Can anyone give me some suggestion, what kind of PCR techniques can I use to quantify nucleic acid/ PCR product, if only normal thermal cycler is available in my lab?
Very quick and very dirty: remove an aliqot of the reaction after every cycle and run a gel. You will be able to rougly distinguish different concentrations.
Very accurate, given an well-optimized PCR, but also laborious and difficult is a limitting-dilution PCR. Using lower numbers of replicates and dilution steps the quantification becomes more feasable but less precise. Maybe there is an acceptable trade-off point between precision and workload for you.

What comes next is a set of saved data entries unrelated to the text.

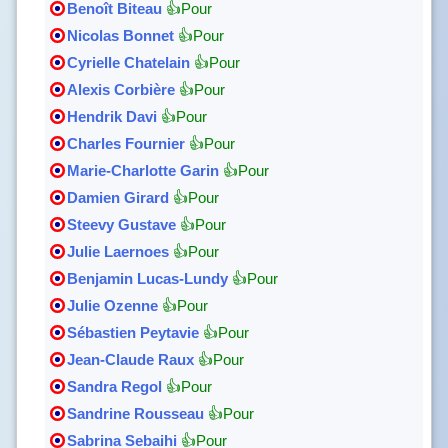
Benoît Biteau
👍Pour
Nicolas Bonnet
👍Pour
Cyrielle Chatelain
👍Pour
Alexis Corbière
👍Pour
Hendrik Davi
👍Pour
Charles Fournier
👍Pour
Marie-Charlotte Garin
👍Pour
Damien Girard
👍Pour
Steevy Gustave
👍Pour
Julie Laernoes
👍Pour
Benjamin Lucas-Lundy
👍Pour
Julie Ozenne
👍Pour
Sébastien Peytavie
👍Pour
Jean-Claude Raux
👍Pour
Sandra Regol
👍Pour
Sandrine Rousseau
👍Pour
Sabrina Sebaihi
👍Pour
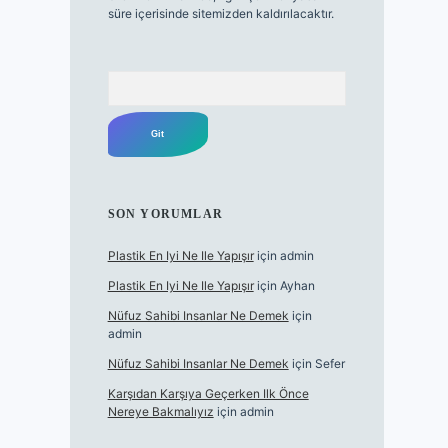
süre içerisinde sitemizden kaldırılacaktır.
Arama
SON YORUMLAR
Plastik En Iyi Ne Ile Yapışır
için
admin
Plastik En Iyi Ne Ile Yapışır
için
Ayhan
Nüfuz Sahibi Insanlar Ne Demek
için
admin
Nüfuz Sahibi Insanlar Ne Demek
için
Sefer
Karşıdan Karşıya Geçerken Ilk Önce
Nereye Bakmalıyız
için
admin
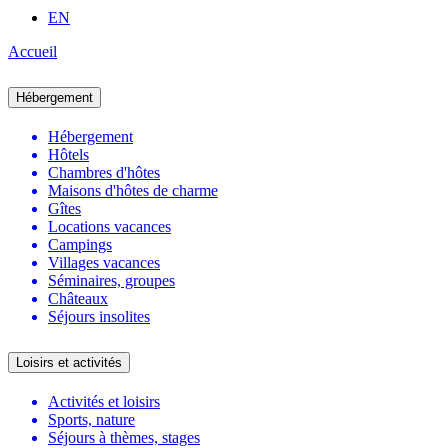
EN
Accueil
Hébergement
Hébergement
Hôtels
Chambres d'hôtes
Maisons d'hôtes de charme
Gîtes
Locations vacances
Campings
Villages vacances
Séminaires, groupes
Châteaux
Séjours insolites
Loisirs et activités
Activités et loisirs
Sports, nature
Séjours à thèmes, stages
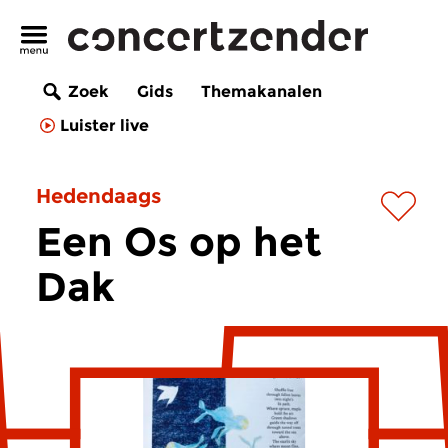
Zoek
Gids
Themakanalen
Luister live
Hedendaags
Een Os op het
Dak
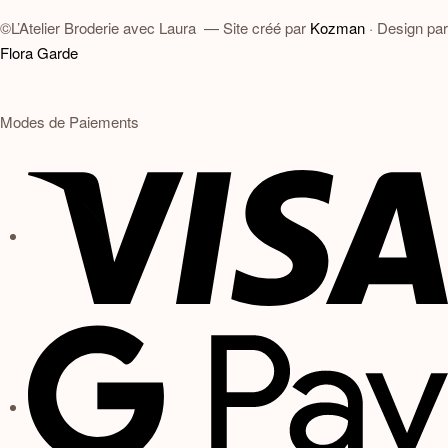
©L’Atelier Broderie avec Laura — Site créé par
Kozman
· Design par
Flora Garde
Modes de Paiements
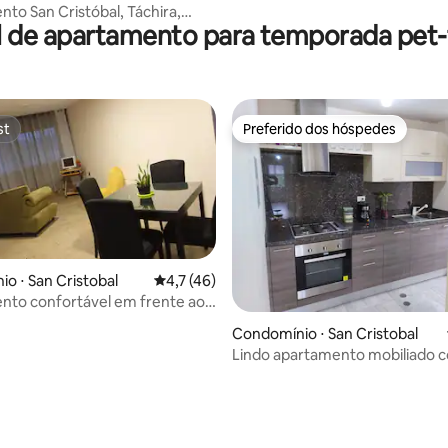
to San Cristóbal, Táchira,
l de apartamento para temporada pet-f
a
st
Preferido dos hóspedes
st
Preferido dos hóspedes
o ⋅ San Cristobal
4,7 de uma avaliação média de 5, 46 avalia
4,7 (46)
nto confortável em frente ao
igração)
Condomínio ⋅ San Cristobal
Lindo apartamento mobiliado c
para a floresta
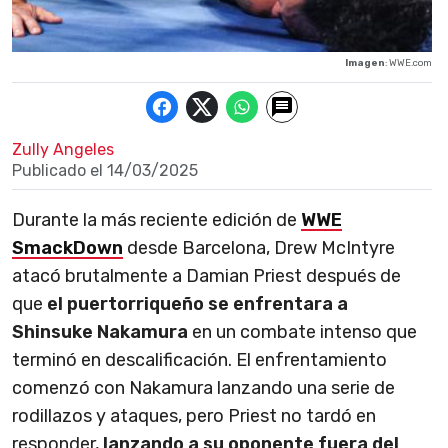
Imagen
: WWE.com
Zully Angeles
Publicado el
14/03/2025
Durante la más reciente edición de
WWE
SmackDown
desde Barcelona, Drew McIntyre
atacó brutalmente a Damian Priest después de
que
el puertorriqueño se enfrentara a
Shinsuke Nakamura
en un combate intenso que
terminó en descalificación. El enfrentamiento
comenzó con Nakamura lanzando una serie de
rodillazos y ataques, pero Priest no tardó en
responder,
lanzando a su oponente fuera del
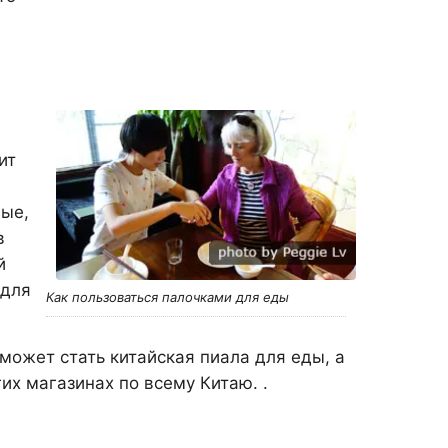
ит
ные,
в
й
 для
Как пользоваться палочками для еды
может стать китайская пиала для еды, а
их магазинах по всему Китаю. .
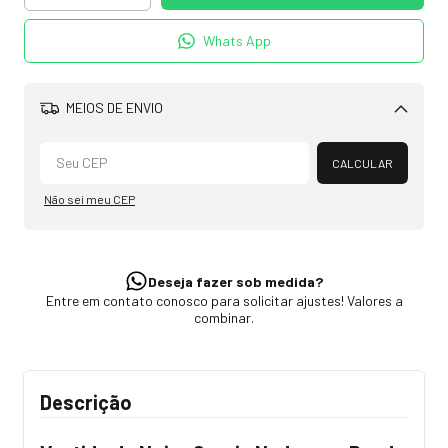
Whats App
MEIOS DE ENVIO
Alterar CEP
CALCULAR
Não sei meu CEP
Deseja fazer sob medida?
Entre em contato conosco para solicitar ajustes! Valores a
combinar.
Descrição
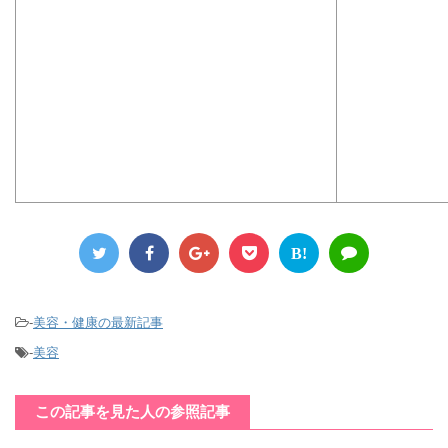
B!
-
美容・健康の最新記事
-
美容
この記事を見た人の参照記事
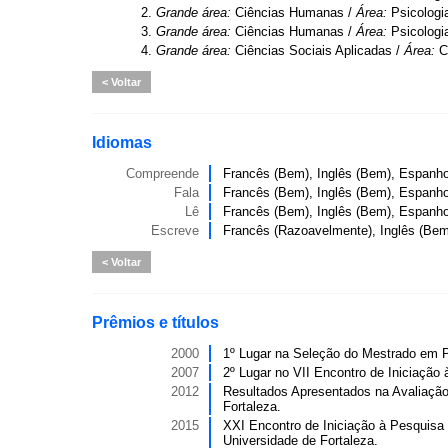
2.
Grande área:
Ciências Humanas /
Área:
Psicologi
3.
Grande área:
Ciências Humanas /
Área:
Psicologi
4.
Grande área:
Ciências Sociais Aplicadas /
Área:
C
Voltar
Idiomas
Compreende
Francês (Bem), Inglês (Bem), Espanho
Fala
Francês (Bem), Inglês (Bem), Espanho
Lê
Francês (Bem), Inglês (Bem), Espanho
Escreve
Francês (Razoavelmente), Inglês (Bem
Voltar
Prêmios e títulos
2000
1º Lugar na Seleção do Mestrado em Ps
2007
2º Lugar no VII Encontro de Iniciação 
2012
Resultados Apresentados na Avaliação
Fortaleza.
2015
XXI Encontro de Iniciação à Pesquisa 
Universidade de Fortaleza.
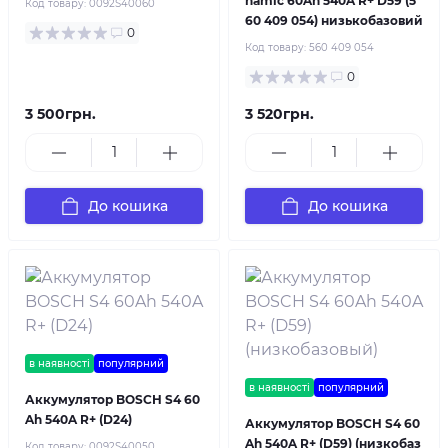
namic 60Ah 540A R+ D59 (5
Код товару:
0092S40060
60 409 054) низькобазовий
0
Код товару:
560 409 054
0
3 500грн.
3 520грн.
До кошика
До кошика
в наявності
популярний
в наявності
популярний
Аккумулятор BOSCH S4 60
Ah 540A R+ (D24)
Аккумулятор BOSCH S4 60
Ah 540A R+ (D59) (низкобаз
Код товару:
0092S40050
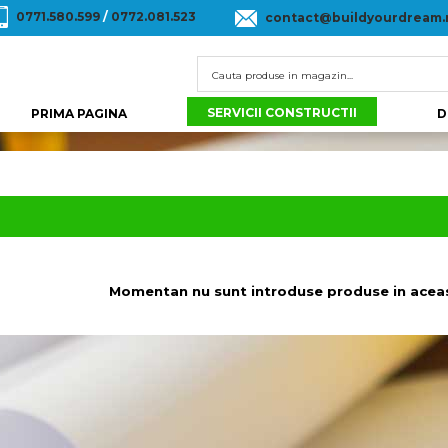
0771.580.599
/
0772.081.523
contact@buildyourdream.
SERVICII CONSTRUCTII
PRIMA PAGINA
D
Momentan nu sunt introduse produse in aceas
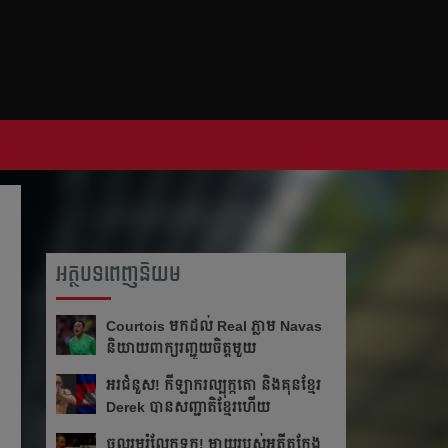
អត្ថបទពេញនិយម
Courtois មក​ដល់​ Real ភ្លាម​​ Navas
និយាយ​ពាក្យ​រញ្ជួយ​ចិត្ត​មួយ​
អរ​ជំនួស!​ កីឡាករ​ល្បុក្កតោ​ និង​គុន​ខ្មែរ​
Derek​ បាន​សញ្ជាតិ​ខ្មែរ​ហើយ​
ចូលរួម​រំលែក​ទុក្ខ​! ម្ដាយ​របស់​អតីត​កែង​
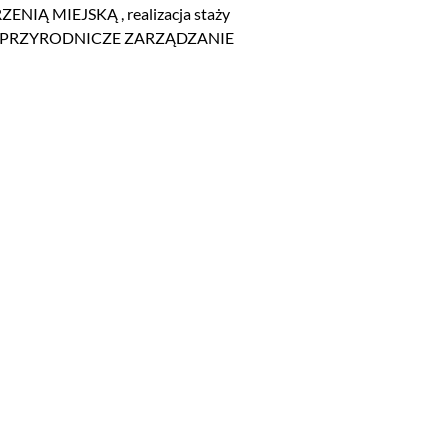
NIĄ MIEJSKĄ , realizacja staży
lności PRZYRODNICZE ZARZĄDZANIE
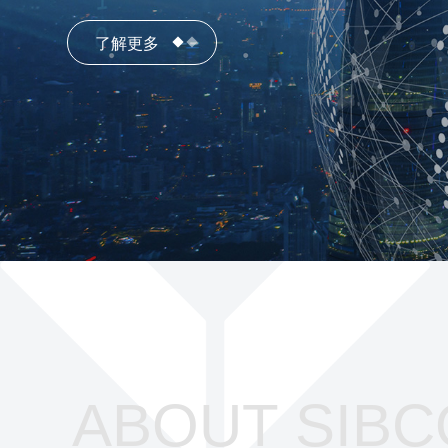
了解更多
了解更多
ABOUT SIBC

Quite accurate is the quantitative competitive PCR, but for this you will need good competitor and the instrumentation to accurately quantify the mix of target and competitor.
There is a lot of literatur availabe for limiting-dilution PCR and quantitative competitive PCR. You can find a lot in Google and Medline.
You mean You cannot perform qPCR? Try a semi-quantitative PCR. Start with an equal amound of DNA-digested RNA, reverse-transcribe it and use as a tamplate for PCR. Run 25, 27, 30 cycles and verify it against internal control (reference gene, for instance EF1a, actin and so on). This method works well and was used many times in lots of publications.
Przemyslaw Wieczorek , ya, we have only a conventional thermal cycler in our lab. Thanks for your suggestions, can you provide some publications regarding your suggested methods?
Hi, just skipping throught the www: http://www.plosgenetics.org/article/info%3Adoi%2F10.1371%2Fjournal.pgen.1000347 (Fig. 7) , http://www.sciencedirect.com/science/article/pii/S0885576513000404 or http://link.springer.com/article/10.1007/s00299-010-0830-z#page-1 (fig. 2). Sometimes interpretation of the obtained results is straightforward, but sometimes there is a need to do additional densitometry measurments so the band density could be converted into accurate computational values. Remember to always use the internal standard. It is really important here.